While the present discussion relates to international criminal justice, one should not be trapped by the deceptively easy process of synonymising Singapore’s reticence to accede to the Statute with a disgraceful reluctance to assert punishment against war crimes or genocide.

Instead, disposing a parochial understanding of Singapore’s diplomatic strategy in favour of an appreciation of the government’s behaviour towards other treaties in general assists us to conclude that Singapore’s non-accession to the Statute is representative of its overall attitude towards international institutions and treaties.  For instance, Singapore has yet to accept compulsory jurisdiction of the International Court of Justice (ICJ) and is not a state party to both the International Covenant on Civil and Political Rights (ICCPR) as well as the International Covenant on Economic, Social and Cultural Rights (ICESCR)¹¹. Singapore’s calculated stance is consistent across the board and commands an inter-agency consensus on its realistic role with respect to these international creatures—be they legal, financial, or political.

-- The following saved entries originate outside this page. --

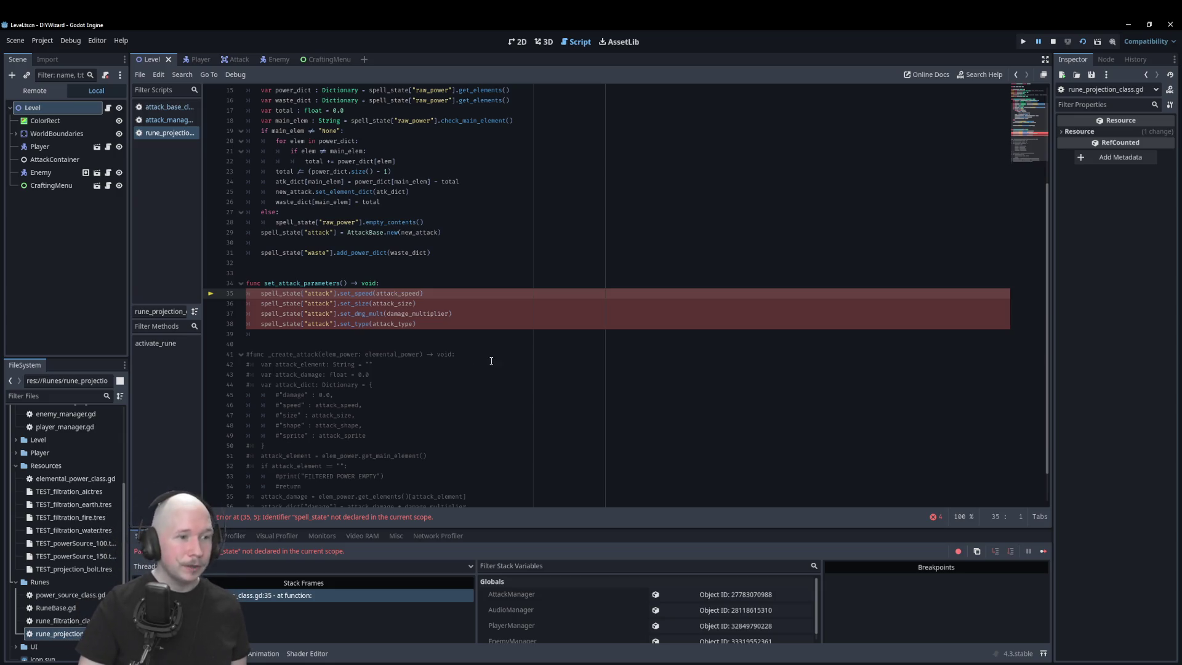
scroll(429, 326, up, 1)
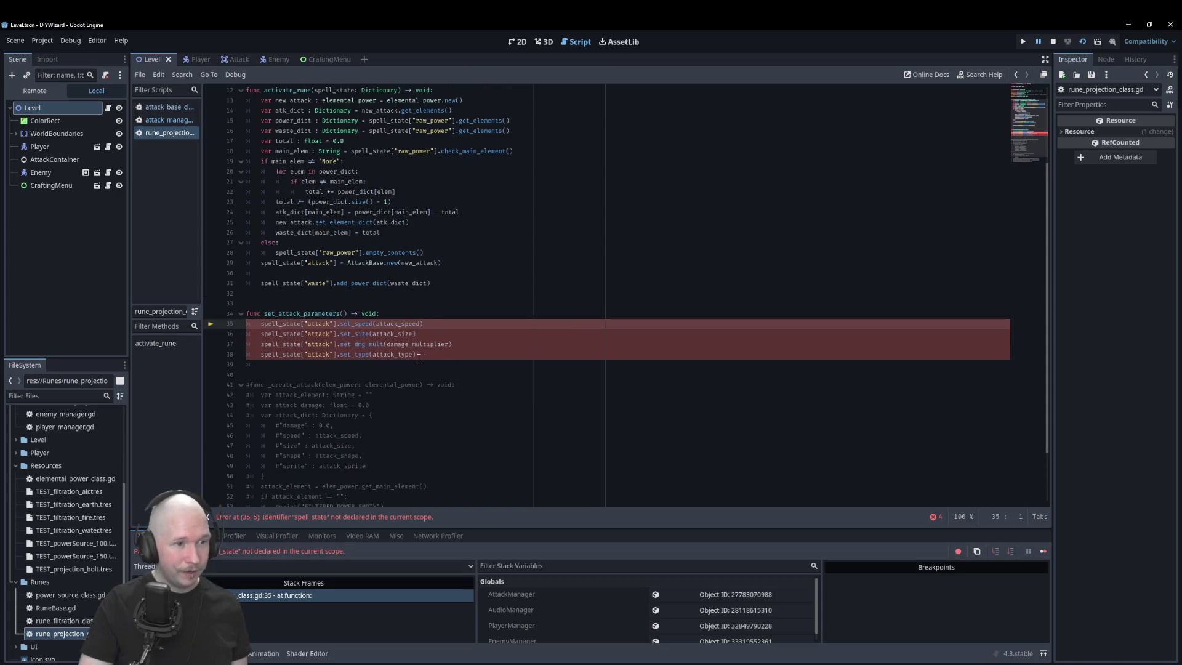
drag(418, 354, 239, 320)
key(ctrl+c)
- Paste the four setter call lines at the end of attack_base_class.gd
click(164, 120)
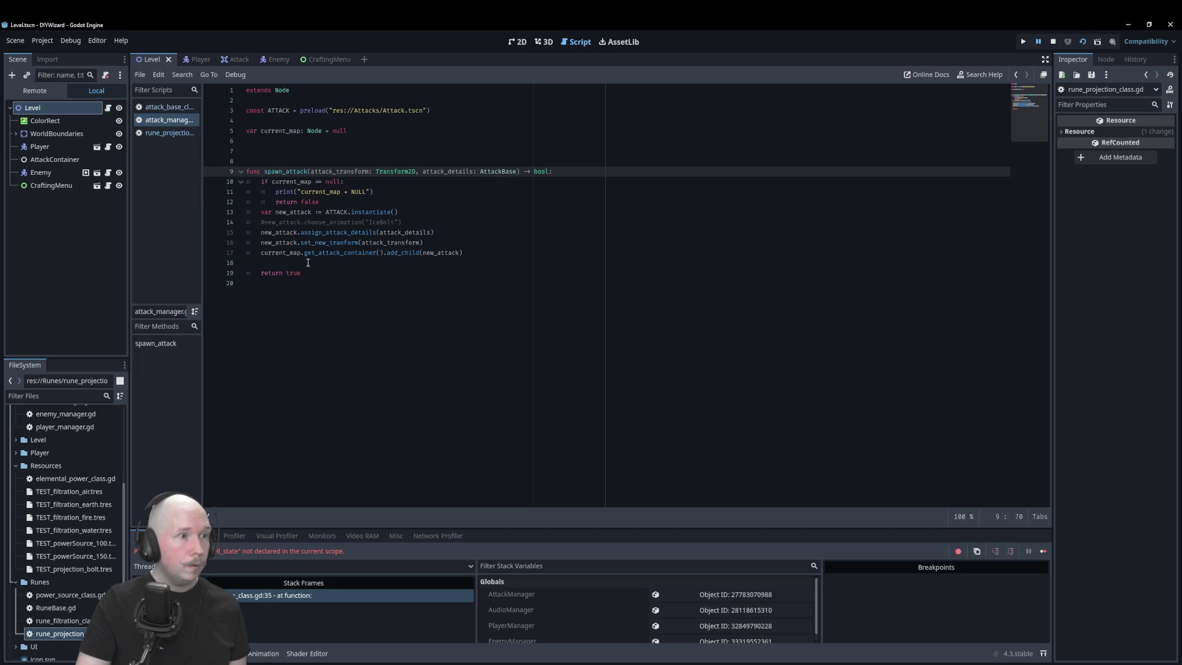
click(170, 109)
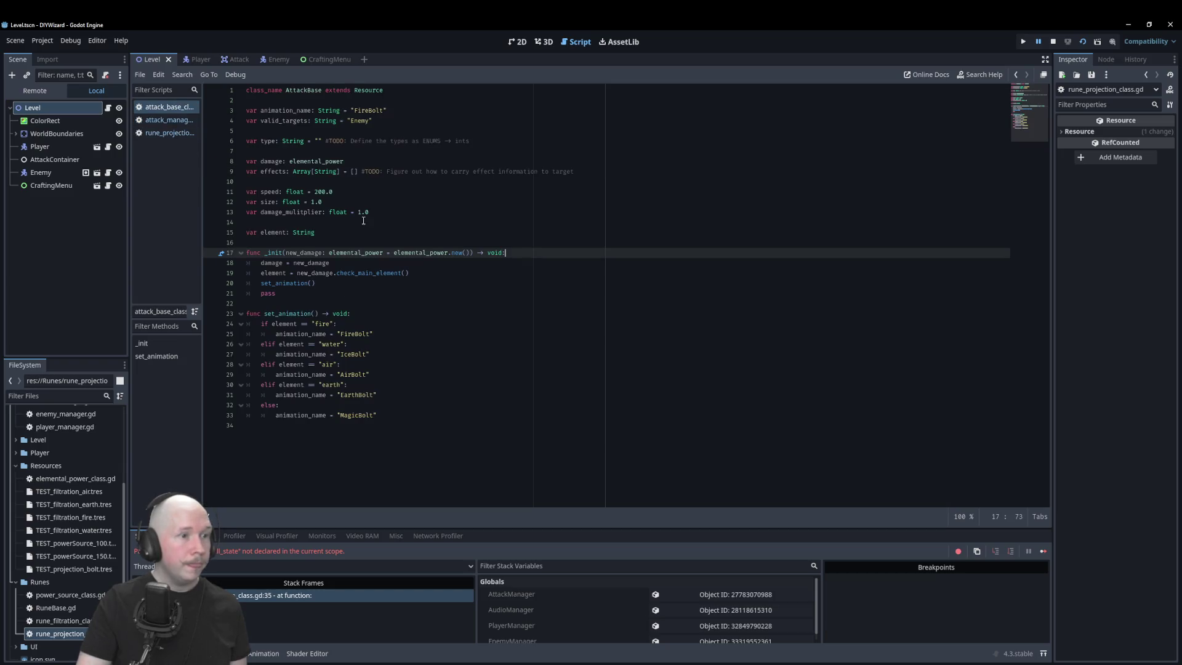
click(327, 466)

It remains to be seen what Singapore’s future decision is with respect to the Statute. As with any other transnational endeavour, accession to an international treaty bears significant weight but also comes with major administrative and allocative challenges. Regardless, Singapore is steadfast: the silo will stand, for now.

This article was written by Ahmad Musthofa Bin Murdifi, NUS Law Batch of 2022

*The views and opinions expressed in this article do not constitute legal advice and solely belong to the author and do not reflect the opinions and beliefs of the NUS Criminal Justice Club or its affiliates.